DATA EXTRACTS: Begin

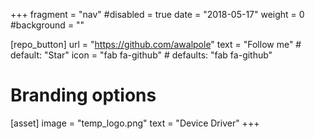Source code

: +++
fragment = "nav"
#disabled = true
date = "2018-05-17"
weight = 0
#background = ""

[repo_button]
  url = "https://github.com/awalpole"
  text = "Follow me" # default: "Star"
  icon = "fab fa-github" # defaults: "fab fa-github"

# Branding options
[asset]
  image = "temp_logo.png"
  text = "Device Driver"
+++
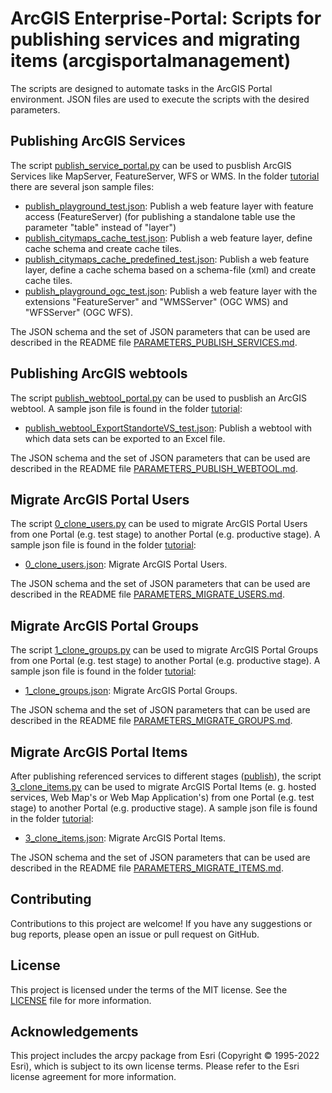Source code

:# ArcGIS Enterprise-Portal: Scripts for publishing services and migrating items (arcgisportalmanagement)
The scripts are designed to automate tasks in the ArcGIS Portal environment. JSON files are used to execute the scripts with the desired parameters.

## Publishing ArcGIS Services
The script [publish_service_portal.py](publish/publish_service_portal.py) can be used to pusblish ArcGIS Services like MapServer, FeatureServer, WFS or WMS. In the folder [tutorial](publish/tutorial) there are several json sample files:

- [publish_playground_test.json](publish/tutorial/publish_playground_test.json): Publish a web feature layer with feature access (FeatureServer) (for publishing a standalone table use the parameter "table" instead of "layer")
- [publish_citymaps_cache_test.json](publish/tutorial/publish_citymaps_cache_test.json): Publish a web feature layer, define cache schema and create cache tiles.
- [publish_citymaps_cache_predefined_test.json](publish/tutorial/publish_citymaps_cache_predefined_test.json): Publish a web feature layer, define a cache schema based on a schema-file (xml) and create cache tiles.
- [publish_playground_ogc_test.json](publish/tutorial/publish_playground_ogc_test.json): Publish a web feature layer with the extensions "FeatureServer" and "WMSServer" (OGC WMS) and "WFSServer" (OGC WFS).


The JSON schema and the set of JSON parameters that can be used are described in the README file [PARAMETERS_PUBLISH_SERVICES.md](publish/PARAMETERS_PUBLISH_SERVICES.md).

## Publishing ArcGIS webtools
The script [publish_webtool_portal.py](publish/publish_webtool_portal.py) can be used to pusblish an ArcGIS webtool. A sample json file is found in the folder [tutorial](publish/tutorial):

- [publish_webtool_ExportStandorteVS_test.json](publish/tutorial/publish_webtool_ExportStandorteVS_test.json): Publish a webtool with which data sets can be exported to an Excel file.

The JSON schema and the set of JSON parameters that can be used are described in the README file [PARAMETERS_PUBLISH_WEBTOOL.md](publish/PARAMETERS_PUBLISH_WEBTOOL.md).

## Migrate ArcGIS Portal Users
The script [0_clone_users.py](migrate/0_clone_users.py) can be used to migrate ArcGIS Portal Users from one Portal (e.g. test stage) to another Portal (e.g. productive stage). A sample json file is found in the folder [tutorial](migrate/tutorial):

- [0_clone_users.json](migrate/tutorial/0_clone_users.json): Migrate ArcGIS Portal Users.

The JSON schema and the set of JSON parameters that can be used are described in the README file [PARAMETERS_MIGRATE_USERS.md](migrate/PARAMETERS_MIGRATE_USERS.md).

## Migrate ArcGIS Portal Groups
The script [1_clone_groups.py](migrate/1_clone_groups.py) can be used to migrate ArcGIS Portal Groups from one Portal (e.g. test stage) to another Portal (e.g. productive stage). A sample json file is found in the folder [tutorial](migrate/tutorial):

- [1_clone_groups.json](migrate/tutorial/1_clone_groups.json): Migrate ArcGIS Portal Groups.

The JSON schema and the set of JSON parameters that can be used are described in the README file [PARAMETERS_MIGRATE_GROUPS.md](migrate/PARAMETERS_MIGRATE_GROUPS.md).

## Migrate ArcGIS Portal Items
After publishing referenced services to different stages ([publish](publish)), the script [3_clone_items.py](migrate/3_clone_items.py) can be used to migrate ArcGIS Portal Items (e. g. hosted services, Web Map's or Web Map Application's) from one Portal (e.g. test stage) to another Portal (e.g. productive stage). A sample json file is found in the folder [tutorial](migrate/tutorial):

- [3_clone_items.json](migrate/tutorial/3_clone_items.json): Migrate ArcGIS Portal Items.

The JSON schema and the set of JSON parameters that can be used are described in the README file [PARAMETERS_MIGRATE_ITEMS.md](migrate/PARAMETERS_MIGRATE_ITEMS.md).

## Contributing
Contributions to this project are welcome! If you have any suggestions or bug reports, please open an issue or pull request on GitHub.

## License
This project is licensed under the terms of the MIT license. See the [LICENSE](LICENSE.txt) file for more information.

## Acknowledgements
This project includes the arcpy package from Esri (Copyright © 1995-2022 Esri), which is subject to its own license terms. Please refer to the Esri license agreement for more information.
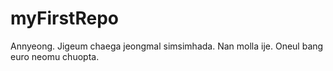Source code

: # myFirstRepo

Annyeong. Jigeum chaega jeongmal simsimhada. Nan molla ije. Oneul bang euro neomu chuopta.
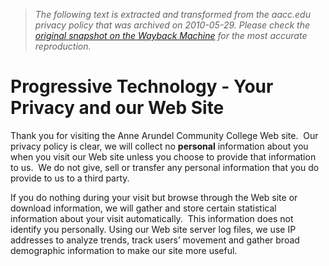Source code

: > *The following text is extracted and transformed from the aacc.edu privacy policy that was archived on 2010-05-29. Please check the [original snapshot on the Wayback Machine](https://web.archive.org/web/20100529024702id_/http%3A//www.aacc.edu/technology/privacy.cfm) for the most accurate reproduction.*

# Progressive Technology - Your Privacy and our Web Site

Thank you for visiting the Anne Arundel Community College Web site.  Our privacy policy is clear, we will collect no **personal** information about you when you visit our Web site unless you choose to provide that information to us.  We do not give, sell or transfer any personal information that you do provide to us to a third party.

If you do nothing during your visit but browse through the Web site or download information, we will gather and store certain statistical information about your visit automatically.  This information does not identify you personally. Using our Web site server log files, we use IP addresses to analyze trends, track users’ movement and gather broad demographic information to make our site more useful. 
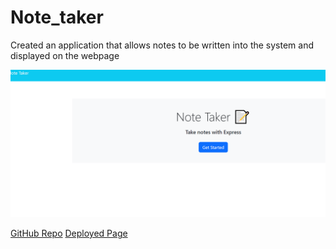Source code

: # Note_taker
Created an application that allows notes to be written into the system and 
displayed on the webpage

![Screenshot](/public/assets/notes.PNG "Notes ScreenShot")

[GitHub Repo](https://github.com/awalkosz/Note_taker)
[Deployed Page](https://awalkosz.github.io/Note_taker/)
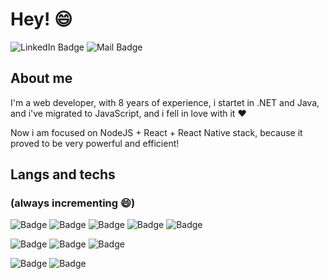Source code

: # Hey! :smile:
![LinkedIn Badge](https://img.shields.io/static/v1?label=&message=Mateus%20Vidal&color=0077B5&logo=linkedin&link=https://www.linkedin.com/in/mateusvidaldev/)
![Mail Badge](https://img.shields.io/static/v1?label=&message=mateusvidal.dev@gmail.com&color=grey&logo=gmail&link=mailto:mateusvidal.dev@gmail.com)


## About me

I'm a web developer, with 8 years of experience, i startet in .NET and Java, and i've migrated to JavaScript, and i fell in love with it :heart:

Now i am focused on NodeJS + React + React Native stack, because it proved to be very powerful and efficient!

## Langs and techs
### (always incrementing :smile:)

![Badge](https://img.shields.io/static/v1?label=&message=JavaScript&color=grey&logo=javascript&style=flat-square)
![Badge](https://img.shields.io/static/v1?label=&message=TypeScript&color=017ACC&logo=typescript&style=flat-square)
![Badge](https://img.shields.io/static/v1?label=&message=Java&color=8C2227&logo=java&style=flat-square)
![Badge](https://img.shields.io/static/v1?label=&message=HTML5&color=F16849&logo=html5&style=flat-square)
![Badge](https://img.shields.io/static/v1?label=&message=CSS3&color=5EADEF&logo=css3&style=flat-square)

![Badge](https://img.shields.io/static/v1?label=&message=NodeJS&color=darkgreen&logo=nodemon&style=flat-square)
![Badge](https://img.shields.io/static/v1?label=&message=React&color=grey&logo=react&style=flat-square)
![Badge](https://img.shields.io/static/v1?label=&message=React%20Native&color=452A62&logo=react&style=flat-square)

![Badge](https://img.shields.io/static/v1?label=&message=Sass&color=grey&logo=sass&style=flat-square)
![Badge](https://img.shields.io/static/v1?label=&message=Bootstrap&color=553D7C&logo=bootstrap&style=flat-square)
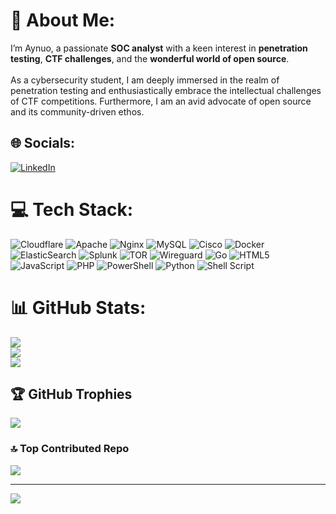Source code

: # 💫 About Me:
I’m Aynuo, a passionate **SOC analyst** with a keen interest in **penetration testing**, **CTF challenges**, and the **wonderful world of open source**.<br><br>As a cybersecurity student, I am deeply immersed in the realm of penetration testing and enthusiastically embrace the intellectual challenges of CTF competitions. Furthermore, I am an avid advocate of open source and its community-driven ethos.


## 🌐 Socials:
[![LinkedIn](https://img.shields.io/badge/LinkedIn-%230077B5.svg?logo=linkedin&logoColor=white)](https://ir.linkedin.com/in/sobhan-hedayati-781078186)

# 💻 Tech Stack:
![Cloudflare](https://img.shields.io/badge/Cloudflare-F38020?style=for-the-badge&logo=Cloudflare&logoColor=white) ![Apache](https://img.shields.io/badge/apache-%23D42029.svg?style=for-the-badge&logo=apache&logoColor=white) ![Nginx](https://img.shields.io/badge/nginx-%23009639.svg?style=for-the-badge&logo=nginx&logoColor=white) ![MySQL](https://img.shields.io/badge/mysql-%2300000f.svg?style=for-the-badge&logo=mysql&logoColor=white) ![Cisco](https://img.shields.io/badge/cisco-%23049fd9.svg?style=for-the-badge&logo=cisco&logoColor=black) ![Docker](https://img.shields.io/badge/docker-%230db7ed.svg?style=for-the-badge&logo=docker&logoColor=white) ![ElasticSearch](https://img.shields.io/badge/-ElasticSearch-005571?style=for-the-badge&logo=elasticsearch) ![Splunk](https://img.shields.io/badge/splunk-%23000000.svg?style=for-the-badge&logo=splunk&logoColor=white) ![TOR](https://img.shields.io/badge/tor-%237E4798.svg?style=for-the-badge&logo=tor-project&logoColor=white) ![Wireguard](https://img.shields.io/badge/wireguard-%2388171A.svg?style=for-the-badge&logo=wireguard&logoColor=white) ![Go](https://img.shields.io/badge/go-%2300ADD8.svg?style=for-the-badge&logo=go&logoColor=white) ![HTML5](https://img.shields.io/badge/html5-%23E34F26.svg?style=for-the-badge&logo=html5&logoColor=white) ![JavaScript](https://img.shields.io/badge/javascript-%23323330.svg?style=for-the-badge&logo=javascript&logoColor=%23F7DF1E) ![PHP](https://img.shields.io/badge/php-%23777BB4.svg?style=for-the-badge&logo=php&logoColor=white) ![PowerShell](https://img.shields.io/badge/PowerShell-%235391FE.svg?style=for-the-badge&logo=powershell&logoColor=white) ![Python](https://img.shields.io/badge/python-3670A0?style=for-the-badge&logo=python&logoColor=ffdd54) ![Shell Script](https://img.shields.io/badge/shell_script-%23121011.svg?style=for-the-badge&logo=gnu-bash&logoColor=white)
# 📊 GitHub Stats:
![](https://github-readme-stats.vercel.app/api?username=Aynuo&theme=dracula&hide_border=false&include_all_commits=true&count_private=false)<br/>
![](https://github-readme-streak-stats.herokuapp.com/?user=Aynuo&theme=dracula&hide_border=false)<br/>
![](https://github-readme-stats.vercel.app/api/top-langs/?username=Aynuo&theme=dracula&hide_border=false&include_all_commits=true&count_private=false&layout=compact)

## 🏆 GitHub Trophies
![](https://github-profile-trophy.vercel.app/?username=Aynuo&theme=onestar&no-frame=true&no-bg=true&margin-w=4)

### 🔝 Top Contributed Repo
![](https://github-contributor-stats.vercel.app/api?username=Aynuo&limit=5&theme=radical&combine_all_yearly_contributions=true)

---
[![](https://visitcount.itsvg.in/api?id=Aynuo&icon=1&color=1)](https://visitcount.itsvg.in)

<!-- Proudly created with GPRM ( https://gprm.itsvg.in ) -->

DATA EXTRACTS: End

▶ [DIRECTIONS]:
Reproduce the stretch of the records from the line containing "Thank you for" through the line containing "## About me", replacing every "Web site" with "website" and changing nothing else. Omit the pictures from your answer.

▶ [YOUR RESPONSE]:
Thank you for visiting the Anne Arundel Community College website.  Our privacy policy is clear, we will collect no **personal** information about you when you visit our website unless you choose to provide that information to us.  We do not give, sell or transfer any personal information that you do provide to us to a third party.

If you do nothing during your visit but browse through the website or download information, we will gather and store certain statistical information about your visit automatically.  This information does not identify you personally. Using our website server log files, we use IP addresses to analyze trends, track users’ movement and gather broad demographic information to make our site more useful. 
Source code

: # Note_taker
Created an application that allows notes to be written into the system and 
displayed on the webpage

![Screenshot](/public/assets/notes.PNG "Notes ScreenShot")

[GitHub Repo](https://github.com/awalkosz/Note_taker)
[Deployed Page](https://awalkosz.github.io/Note_taker/)
Source code

: # Hey! :smile:
![LinkedIn Badge](https://img.shields.io/static/v1?label=&message=Mateus%20Vidal&color=0077B5&logo=linkedin&link=https://www.linkedin.com/in/mateusvidaldev/)
![Mail Badge](https://img.shields.io/static/v1?label=&message=mateusvidal.dev@gmail.com&color=grey&logo=gmail&link=mailto:mateusvidal.dev@gmail.com)


## About me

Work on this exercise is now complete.